Senin, 31 Juli 2017

woro2 STSD jilid 06

@ cantrik mentrik ingkang dahat kinurmatan

sehubungan dengan padatnya kegiatan mbah man, penerbitan STSD jilid 06 agak tertunda.
diusahakan minggu ini selesai, mohon dimaafkan
matur suwun

salam,
mbah man

Jumat, 07 Juli 2017

Lanjutan JJYT 01

Sejenak kemudian keempat tamu-tamu itupun segera melintasi halaman padepokan yang luas untuk kemudian menaiki pendapa ditemani oleh Widarba dan Wregu. Sementara kuda-kuda mereka telah ditambatkan di sebelah kanan pendapa.

“Silahkan,” berkata Widarba kemudian sambil mempersilahkan tamu-tamunya mengambil tempat duduk di atas tikar pandan yang putih bersih. Setelah tamu-tamunya duduk, barulah Widarba dan Wregu mengikuti duduk menghadap ke arah tamu-tamunya.

Sebagaimana suba sita yang berlaku di kehidupan bebrayan, Widarba pun terlebih dahulu menanyakan keselamatan tamu-tamunya selama dalam perjalanan sebelum  memulai pembicaraan.

“Nah,” berkata Widarba selanjutnya, “Jika Ki Putut Gagar Mayang tidak berkeberatan, kami ingin mengetahui serba sedikit tentang perguruan Blarak Sineret di kaki gunung Sindara itu.”

Tampak Putut Gagar Mayang menarik nafas panjang sambil berpaling ke arah adik-adik seperguruannya. Namun agaknya mereka telah menyerahkan persoalan itu sepenuhnya kepada kakak seperguruan mereka.

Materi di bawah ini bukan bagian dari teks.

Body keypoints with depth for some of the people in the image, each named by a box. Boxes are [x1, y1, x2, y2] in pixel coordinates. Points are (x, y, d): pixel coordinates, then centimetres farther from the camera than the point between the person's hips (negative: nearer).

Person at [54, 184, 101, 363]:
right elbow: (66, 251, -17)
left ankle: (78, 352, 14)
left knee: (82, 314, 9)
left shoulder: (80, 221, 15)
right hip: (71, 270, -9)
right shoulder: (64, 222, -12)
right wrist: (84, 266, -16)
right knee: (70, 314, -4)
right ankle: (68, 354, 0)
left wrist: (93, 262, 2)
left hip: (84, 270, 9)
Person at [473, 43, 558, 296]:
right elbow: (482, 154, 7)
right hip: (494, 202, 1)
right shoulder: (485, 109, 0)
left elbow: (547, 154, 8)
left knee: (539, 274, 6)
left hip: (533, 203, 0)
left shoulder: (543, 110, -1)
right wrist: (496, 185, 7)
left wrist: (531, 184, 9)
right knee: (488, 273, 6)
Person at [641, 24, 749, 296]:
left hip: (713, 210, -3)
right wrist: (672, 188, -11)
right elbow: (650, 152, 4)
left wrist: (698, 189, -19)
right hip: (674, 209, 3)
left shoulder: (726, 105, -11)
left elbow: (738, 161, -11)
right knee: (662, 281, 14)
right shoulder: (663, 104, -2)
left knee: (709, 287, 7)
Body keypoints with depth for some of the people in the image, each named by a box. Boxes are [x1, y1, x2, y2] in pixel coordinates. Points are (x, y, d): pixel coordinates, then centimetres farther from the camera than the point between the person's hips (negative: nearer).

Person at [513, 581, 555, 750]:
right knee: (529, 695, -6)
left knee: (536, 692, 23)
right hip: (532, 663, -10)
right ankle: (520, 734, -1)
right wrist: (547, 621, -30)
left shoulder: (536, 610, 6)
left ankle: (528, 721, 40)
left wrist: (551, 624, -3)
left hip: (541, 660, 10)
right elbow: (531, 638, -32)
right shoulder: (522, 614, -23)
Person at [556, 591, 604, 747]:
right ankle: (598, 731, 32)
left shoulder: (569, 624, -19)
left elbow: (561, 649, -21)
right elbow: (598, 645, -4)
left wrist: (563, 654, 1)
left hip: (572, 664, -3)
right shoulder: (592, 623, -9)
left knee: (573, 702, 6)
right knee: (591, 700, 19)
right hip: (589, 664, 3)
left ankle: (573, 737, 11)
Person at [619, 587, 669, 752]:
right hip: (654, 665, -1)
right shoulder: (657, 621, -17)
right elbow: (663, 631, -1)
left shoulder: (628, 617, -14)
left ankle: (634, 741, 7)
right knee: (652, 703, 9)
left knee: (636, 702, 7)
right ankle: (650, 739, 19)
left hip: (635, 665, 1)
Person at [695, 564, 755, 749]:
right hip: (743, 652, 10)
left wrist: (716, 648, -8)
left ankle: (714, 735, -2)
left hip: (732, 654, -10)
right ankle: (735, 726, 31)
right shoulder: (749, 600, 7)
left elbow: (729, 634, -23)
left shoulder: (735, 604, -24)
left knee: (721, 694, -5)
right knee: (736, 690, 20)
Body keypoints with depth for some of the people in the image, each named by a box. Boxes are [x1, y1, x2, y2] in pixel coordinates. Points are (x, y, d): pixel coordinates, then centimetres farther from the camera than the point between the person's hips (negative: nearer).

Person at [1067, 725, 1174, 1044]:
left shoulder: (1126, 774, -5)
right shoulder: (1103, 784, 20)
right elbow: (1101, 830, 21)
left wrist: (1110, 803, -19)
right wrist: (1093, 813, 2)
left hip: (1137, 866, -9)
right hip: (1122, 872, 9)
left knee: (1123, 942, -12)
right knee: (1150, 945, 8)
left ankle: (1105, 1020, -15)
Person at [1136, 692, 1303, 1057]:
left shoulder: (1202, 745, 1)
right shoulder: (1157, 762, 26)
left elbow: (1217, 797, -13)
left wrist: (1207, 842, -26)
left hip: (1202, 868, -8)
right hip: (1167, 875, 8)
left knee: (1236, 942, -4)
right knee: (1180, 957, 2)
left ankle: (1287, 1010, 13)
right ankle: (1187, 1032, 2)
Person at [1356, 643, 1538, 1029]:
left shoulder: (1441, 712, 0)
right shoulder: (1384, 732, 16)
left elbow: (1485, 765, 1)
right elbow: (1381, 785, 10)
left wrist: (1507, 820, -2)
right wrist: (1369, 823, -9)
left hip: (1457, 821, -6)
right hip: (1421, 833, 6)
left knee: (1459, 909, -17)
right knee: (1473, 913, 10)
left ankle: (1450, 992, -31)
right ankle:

“Baiklah Ki Widarba,” jawab Putut Gagar Mayang kemudian sambil menggeser duduknya setapak ke depan, “Perguruan Blarak Sineret memang terhitung perguruan yang masih baru, sehingga wajar jika kalian belum pernah mendengarnya.”

Hampir bersamaan Widarba dan Wregu mengangguk-angguk. Bertanya Widarba kemudian, “Siapakah yang menjadi pemimpin perguruan Blarak Sineret sekarang ini?”

“Kiai Sarpa Sri,” jawab Putut Gagar Mayang dengan serta merta.

Jika ada guntur meledak di langit di siang hari itu, tentu Widarba tidak akan sekaget mendengar jawaban Putut Gagar Mayang.

“Kiai Sarpa Sri?” seru Widarba dengan jantung yang berdebaran. Sedangkan Wregu yang duduk di sebelahnya hanya dapat mengerutkan keningnya dalam-dalam.

Bagi Wregu nama Kiai Sarpa Sri memang belum didengarnya sehingga tidak berpengaruh sama sekali. Namun sebaliknya bagi  Widarba, nama Kiai Sarpa Sri sudah tidak asing lagi di telinganya. Nama yang selalu menggetarkan dadanya jika setiap kali dia teringat akan nama itu.

“Apakah Ki Widarba mengenal nama itu?” bertanya Putut Gagar Mayang kemudian begitu melihat raut wajah Widarba berubah tegang.

Namun sebelum Widarba menjawab, terdengar pintu pringgitan berderit perlahan. Serentak orang-orang yang sedang berada di pendapa itupun segera berpaling. Tampak  seseorang yang sudah sangat dikenal oleh Widarba dan Wregu muncul dari balik pintu.

“Ki Surapada,” tanpa sadar Widarba dan Wregu berdesis dengan nada suara sedikit terkejut sambil bangkit berdiri. Keempat tamu itupun tanpa sadar telah ikut berdiri.

Namun tampak keempat tamu itu mengerutkan kening mereka dalam-dalam sambil memandang ke arah Ki Surapada yang masih berdiri di depan pintu pringgitan. Nama Ki Surapada memang belum pernah mereka dengar sebelumnya. Mereka hanya mengenal satu nama Ki Dipasura di perguruan Sari Pati sesuai dengan petunjuk  guru mereka.

Agaknya Ki Surapada dapat membaca keheranan di wajah para tamunya. Maka katanya kemudian sambil berjalan mendekat, “Perkenalkan Ki Sanak semua, aku Ki Surapada, pemimpin perguruan Sari Pati yang baru sepeninggal Ayahanda Dipasura beberapa tahun yang lalu.”


“O,” serentak keempat tamu itu segera membungkukkan badan mereka sambil mengangguk dalam-dalam. Berkata Putut Gagar Mayang kemudian mewakili kawan-kawannya, “Maafkan kami Ki Surapada, jika kami belum mengenal pemimpin baru padepokan Sari Pati ini. Sejauh pengetahuan kami, perguruan Sari Pati  masih dibawah kepemimpinan Ki Dipasura.”